Gemessen an diesen Verhältnissen steht der Lastesel der Luftwaffe – die Transall, die 1968 bereits in Dienst gestellt wurde – noch relativ gut da. Sie sollte zwar schon vor drei bis vier Jahren komplett ausgemustert und durch das neue Transportflugzeug A 400 M ersetzt werden. Weil die Auslieferung der neuen Maschinen sich aber verzögert, muss die „Trall“ länger durchhalten. Wie robust die Maschine ist, zeigt sich im Vergleich mit den neueren Systemen: Von insgesamt 56 Exemplaren wird 21 Transalls die volle Einsatzfähigkeit attestiert – das ist immerhin ein starkes Drittel. Bei den Eurofightern erreichen dieses Testat nur sieben Prozent; von den Transporthubschraubern sind es beim NH90 rund 15 Prozent und bei der CH 53 zehn Prozent.

Wie marode der Zustand der fliegenden Flotte insgesamt ist, lässt sich an diesen Zahlen noch nicht genau ablesen. Denn erstens ist es eingeführte Instandhaltungspraxis in vielen Armeen, dass Waffensysteme mit Defekten zeitweise ausgeschlachtet werden, um andere Exemplare funktionsfähig zu halten. Zweitens dürfen Flugzeuge und Hubschrauber, die nicht „voll einsatzbereit“ sind, nicht automatisch als total fluguntauglich eingestuft werden.

Aber dass offenbar nur ein so geringer Anteil der genannten Systeme top in Schuss sind, ist gleichwohl ein Alarmzeichen. Vier Eurofighter werden im Rahmen der Nato-Verpflichtungen noch in dieser Woche ins Baltikum verlegt, um die Luftraumüberwachung über Litauen, Lettland und Estland zu gewährleisten.
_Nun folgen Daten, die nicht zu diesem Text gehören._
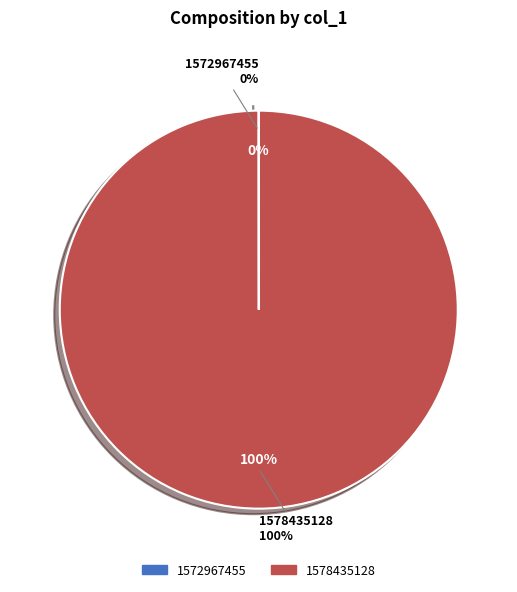

To the nearest percent, what is the average slice percentage?

50%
Damit ist schon mehr als die Hälfte der tadellos einsatzfähigen Maschinen verplant. Viel Sicherheitsvorsorge für unvorhergesehene Situationen steckt darüber hinaus nicht mehr im System Bundeswehr.

Noch liegt der Gesamtbericht über den Zustand der Großgeräte nicht vor. Stehen die anderen Waffensysteme nicht deutlich besser da, stellt sich die Frage nach der Einsatzbereitschaft der Bundeswehr noch viel grundlegender als bisher angenommen.